Fortunately, the National Construction Safety Act that was signed into law on October 1, 2002 addresses the difficulties faced by the ASCE/FEMA team at the WTC site. This act authorizes the National Institute of Standards and Technology to investigate building failures. This is similar to the National Transportation Safety Board investigations of airline and other transportation accidents.

This act allows NIST teams to access building failure sites; provides the power to subpoena evidence; provides access drawings, records and other documents; and allows for the removal and storage of evidence.

This legislation is a significant step forward in creating a vehicle by which the design and construction industry can learn from failures. This will help to advance building technology and improve the safety and reliability of future construction.

As a structural engineer, the WTC collapses represent the largest structural failure in the history of mankind. From this tragedy, I am confident that we can learn how to approach catastrophic building failures in the future and through the National Construction Safety Act we will continue to learn how to improve building construction.

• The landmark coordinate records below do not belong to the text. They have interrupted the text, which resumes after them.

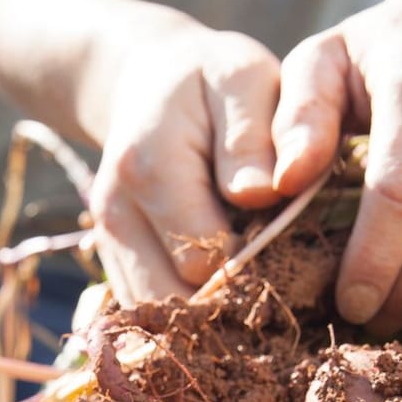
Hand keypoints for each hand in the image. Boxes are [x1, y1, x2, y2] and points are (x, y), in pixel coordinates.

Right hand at [87, 25, 288, 303]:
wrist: (152, 83)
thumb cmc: (212, 81)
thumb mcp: (243, 80)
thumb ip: (252, 136)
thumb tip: (262, 194)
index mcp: (149, 168)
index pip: (204, 257)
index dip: (257, 266)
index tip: (293, 250)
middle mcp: (116, 214)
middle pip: (177, 300)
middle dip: (233, 304)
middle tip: (282, 284)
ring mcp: (108, 244)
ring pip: (159, 320)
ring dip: (210, 320)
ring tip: (256, 295)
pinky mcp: (113, 264)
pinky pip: (150, 315)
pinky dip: (190, 319)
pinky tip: (227, 296)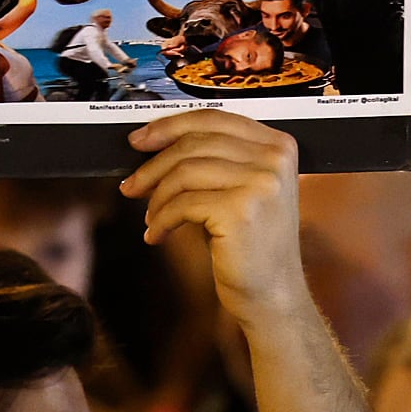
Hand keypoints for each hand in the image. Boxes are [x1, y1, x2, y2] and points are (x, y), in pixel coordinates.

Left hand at [122, 110, 307, 329]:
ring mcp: (261, 183)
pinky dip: (162, 219)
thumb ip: (216, 158)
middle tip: (132, 184)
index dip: (170, 126)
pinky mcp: (241, 210)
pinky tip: (157, 234)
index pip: (213, 118)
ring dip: (157, 196)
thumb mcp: (243, 189)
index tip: (141, 140)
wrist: (272, 293)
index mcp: (278, 144)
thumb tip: (155, 140)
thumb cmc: (252, 243)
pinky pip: (183, 204)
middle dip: (153, 164)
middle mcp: (274, 158)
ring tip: (150, 216)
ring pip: (185, 171)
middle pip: (194, 142)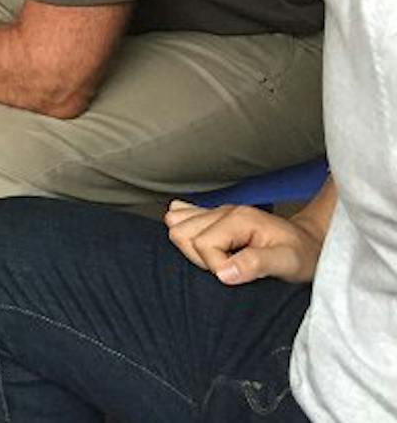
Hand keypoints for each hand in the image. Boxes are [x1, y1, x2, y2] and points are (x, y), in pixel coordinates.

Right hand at [164, 199, 324, 284]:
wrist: (312, 242)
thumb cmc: (303, 254)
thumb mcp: (289, 262)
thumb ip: (256, 264)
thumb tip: (222, 273)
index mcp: (237, 218)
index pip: (200, 244)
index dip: (215, 266)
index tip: (238, 276)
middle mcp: (223, 211)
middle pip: (181, 233)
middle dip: (199, 258)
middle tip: (229, 268)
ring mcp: (216, 212)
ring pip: (176, 227)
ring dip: (192, 250)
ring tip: (221, 260)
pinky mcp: (213, 217)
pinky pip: (180, 218)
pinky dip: (185, 234)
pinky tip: (205, 246)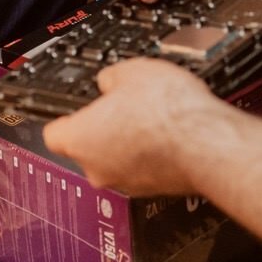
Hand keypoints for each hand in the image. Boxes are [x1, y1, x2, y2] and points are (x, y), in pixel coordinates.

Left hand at [43, 57, 223, 195]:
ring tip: (154, 116)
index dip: (66, 117)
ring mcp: (126, 184)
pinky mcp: (154, 190)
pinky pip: (144, 169)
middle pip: (87, 148)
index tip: (78, 107)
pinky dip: (153, 154)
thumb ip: (110, 79)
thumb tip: (110, 83)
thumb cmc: (167, 111)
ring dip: (130, 142)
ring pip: (117, 160)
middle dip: (103, 128)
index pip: (53, 134)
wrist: (208, 143)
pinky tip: (171, 133)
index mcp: (79, 139)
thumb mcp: (131, 71)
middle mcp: (97, 169)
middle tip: (124, 105)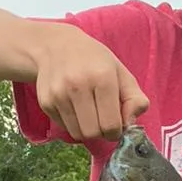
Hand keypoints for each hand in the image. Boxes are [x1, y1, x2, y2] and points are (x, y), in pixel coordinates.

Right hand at [34, 26, 148, 142]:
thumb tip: (130, 125)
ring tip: (89, 113)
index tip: (116, 124)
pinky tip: (74, 107)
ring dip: (86, 130)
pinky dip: (72, 124)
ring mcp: (58, 94)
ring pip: (77, 134)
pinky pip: (64, 128)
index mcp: (102, 78)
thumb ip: (135, 99)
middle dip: (101, 133)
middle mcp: (78, 86)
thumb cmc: (94, 61)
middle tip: (103, 120)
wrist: (56, 46)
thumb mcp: (121, 73)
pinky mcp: (45, 102)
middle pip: (93, 133)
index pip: (111, 125)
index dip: (117, 131)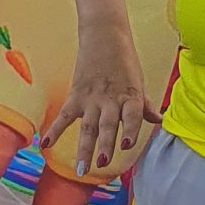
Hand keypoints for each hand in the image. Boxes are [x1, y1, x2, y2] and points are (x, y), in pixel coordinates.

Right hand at [45, 27, 146, 179]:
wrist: (104, 35)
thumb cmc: (124, 60)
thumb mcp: (138, 82)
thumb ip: (144, 105)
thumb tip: (159, 120)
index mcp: (130, 95)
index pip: (131, 115)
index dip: (130, 129)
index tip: (127, 145)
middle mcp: (110, 99)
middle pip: (107, 125)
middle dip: (105, 146)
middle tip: (103, 164)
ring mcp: (91, 98)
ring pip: (87, 127)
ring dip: (85, 148)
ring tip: (81, 169)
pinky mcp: (76, 95)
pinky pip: (64, 116)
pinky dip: (55, 130)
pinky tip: (46, 144)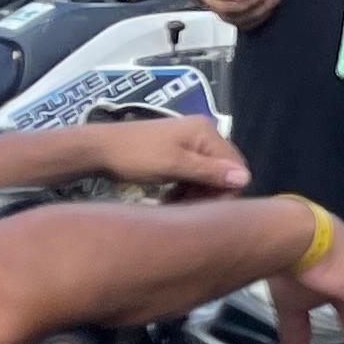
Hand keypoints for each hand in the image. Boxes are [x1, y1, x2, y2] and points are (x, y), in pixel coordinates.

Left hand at [83, 118, 250, 197]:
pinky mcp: (177, 151)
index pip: (235, 165)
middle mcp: (202, 133)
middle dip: (209, 193)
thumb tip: (246, 178)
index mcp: (206, 132)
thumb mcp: (174, 165)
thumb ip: (209, 172)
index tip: (208, 211)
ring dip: (196, 193)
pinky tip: (171, 199)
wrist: (98, 149)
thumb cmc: (135, 156)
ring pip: (207, 175)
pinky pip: (193, 173)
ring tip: (176, 206)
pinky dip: (186, 188)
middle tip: (188, 210)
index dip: (226, 190)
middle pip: (222, 170)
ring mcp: (189, 142)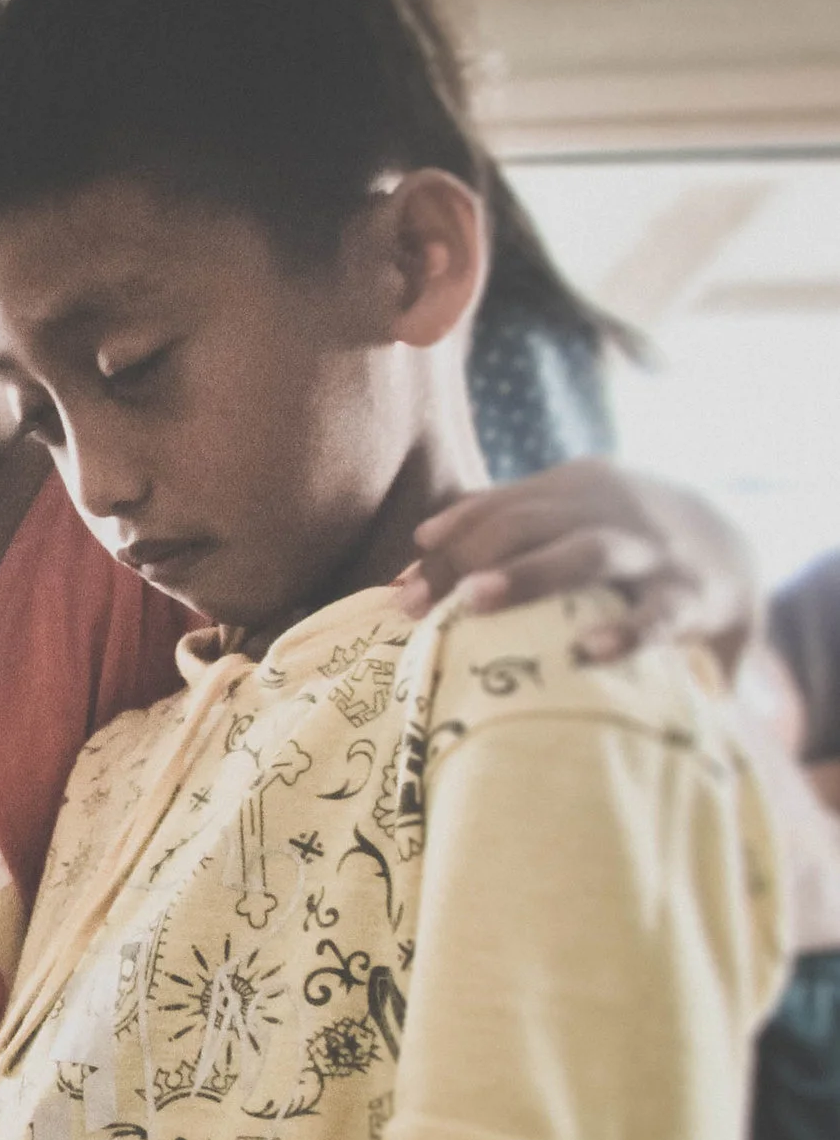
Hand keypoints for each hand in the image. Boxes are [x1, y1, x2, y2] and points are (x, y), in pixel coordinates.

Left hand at [399, 458, 759, 666]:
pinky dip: (625, 631)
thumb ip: (495, 532)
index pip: (498, 508)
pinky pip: (657, 614)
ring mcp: (652, 550)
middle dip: (466, 558)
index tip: (402, 587)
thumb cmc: (621, 540)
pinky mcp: (692, 597)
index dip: (447, 542)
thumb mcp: (567, 519)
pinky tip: (587, 652)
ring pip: (586, 552)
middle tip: (417, 602)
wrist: (737, 550)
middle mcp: (610, 510)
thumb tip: (405, 570)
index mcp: (574, 488)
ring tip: (473, 601)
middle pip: (527, 523)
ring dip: (527, 575)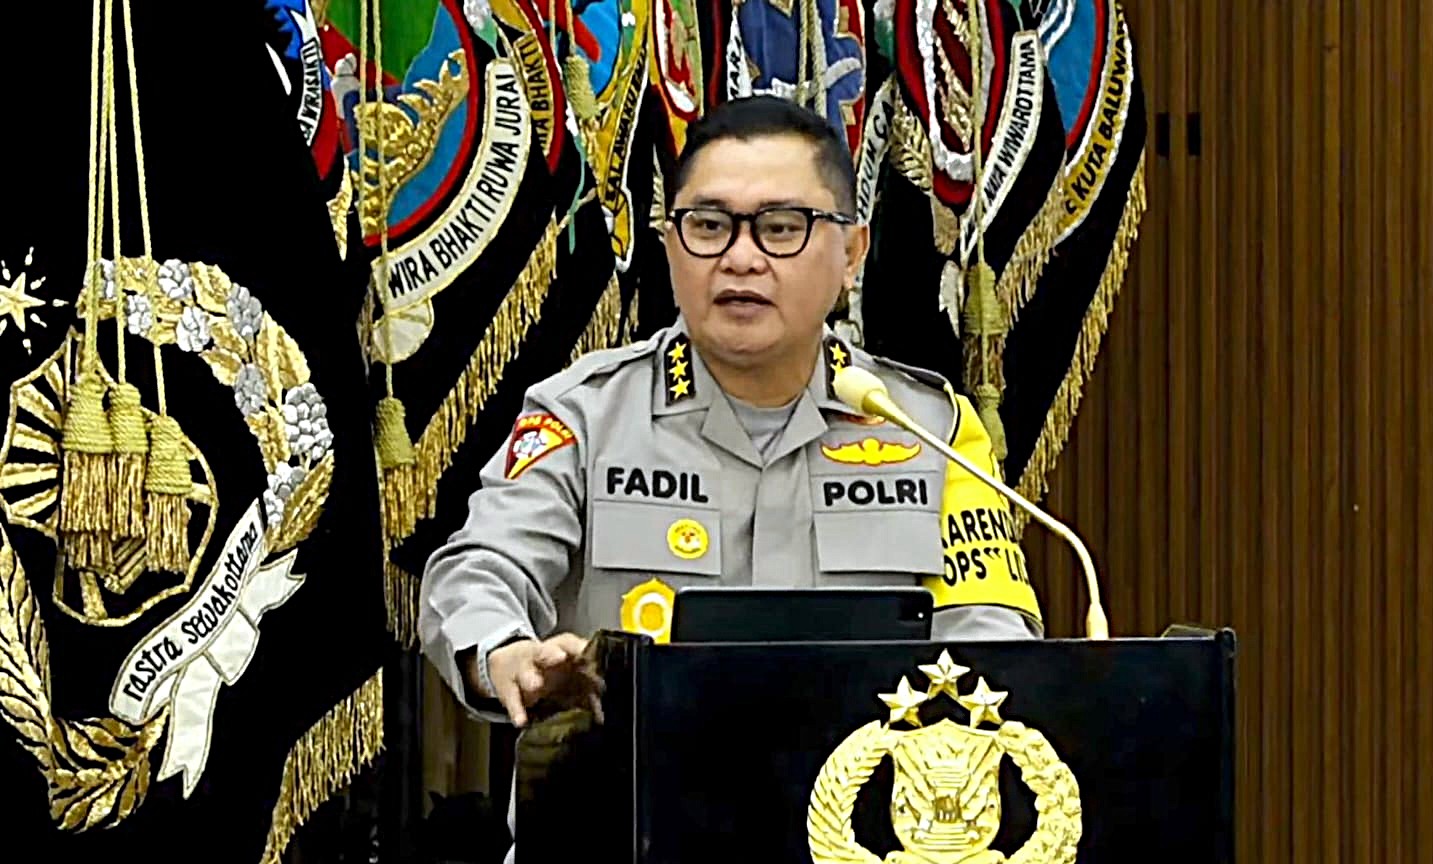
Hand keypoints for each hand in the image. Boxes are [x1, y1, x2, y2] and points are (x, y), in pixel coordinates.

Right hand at [480, 633, 602, 726]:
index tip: (589, 652)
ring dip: (531, 678)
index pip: (569, 643)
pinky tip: (521, 720)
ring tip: (535, 685)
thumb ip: (588, 686)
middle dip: (552, 653)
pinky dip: (517, 710)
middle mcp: (539, 655)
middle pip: (545, 651)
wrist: (507, 664)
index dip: (579, 647)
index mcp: (558, 648)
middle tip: (559, 657)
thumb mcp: (567, 671)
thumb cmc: (548, 669)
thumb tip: (608, 708)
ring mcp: (521, 670)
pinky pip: (512, 700)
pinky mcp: (508, 688)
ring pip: (526, 671)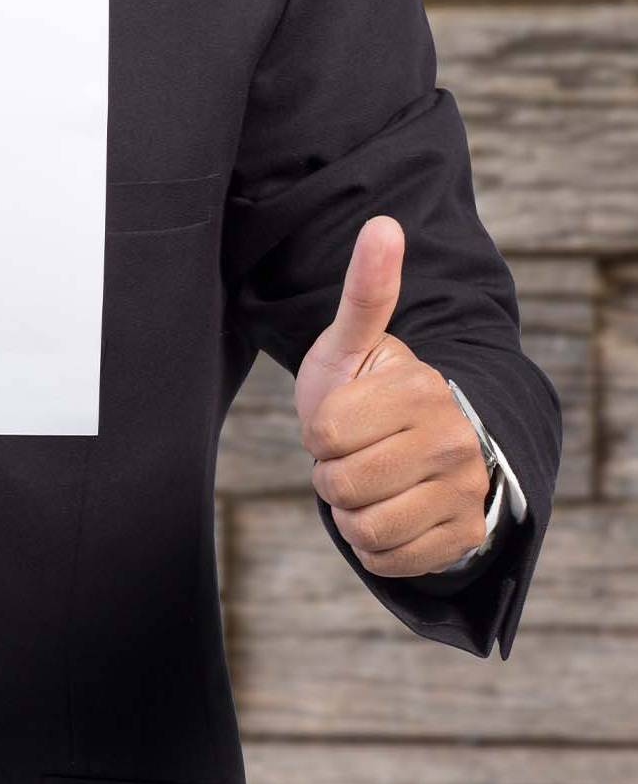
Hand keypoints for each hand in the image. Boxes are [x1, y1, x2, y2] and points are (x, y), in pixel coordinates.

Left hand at [293, 216, 490, 575]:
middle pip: (340, 486)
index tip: (343, 417)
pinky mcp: (463, 538)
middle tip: (356, 453)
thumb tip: (383, 223)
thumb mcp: (354, 342)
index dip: (320, 431)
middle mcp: (455, 442)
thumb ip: (365, 290)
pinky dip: (374, 544)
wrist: (417, 448)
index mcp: (422, 391)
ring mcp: (464, 493)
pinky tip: (390, 512)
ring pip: (361, 527)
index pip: (325, 435)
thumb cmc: (370, 391)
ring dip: (350, 511)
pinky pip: (386, 559)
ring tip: (371, 482)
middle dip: (332, 473)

Thank you for your attention.

Mr. Baker is the partner in charge of Structural and Civil Engineering for Skidmore, Owings & Merrill LLP (SOM). Mr. Baker has been involved in a variety of innovations in building systems, including low-rise and high-rise buildings, long span roofs and special structures. Current projects include Tower Palace III, a 69-story, 2-million sf residential tower for the Samsung Group, which is nearing completion in Seoul, Korea, as well as Trump Tower Chicago, a 2.6 million sf tower that will be completed in Chicago, Illinois in 2005.

In the weeks just after the WTC disaster, Mr. Baker provided structural engineering assistance to search and rescue teams in addition to evaluating damaged buildings and advising contractors on debris removal. He has recently been appointed as one of five members of the Core Group of the ASCE/SEI Building Assessment Team that is evaluating the WTC disaster.

Mr. Baker was educated at the University of Illinois, where he received a Master of Science in Civil Engineering in 1980. He received his Bachelor of Science in Civil Engineering at the University of Missouri, in 1975.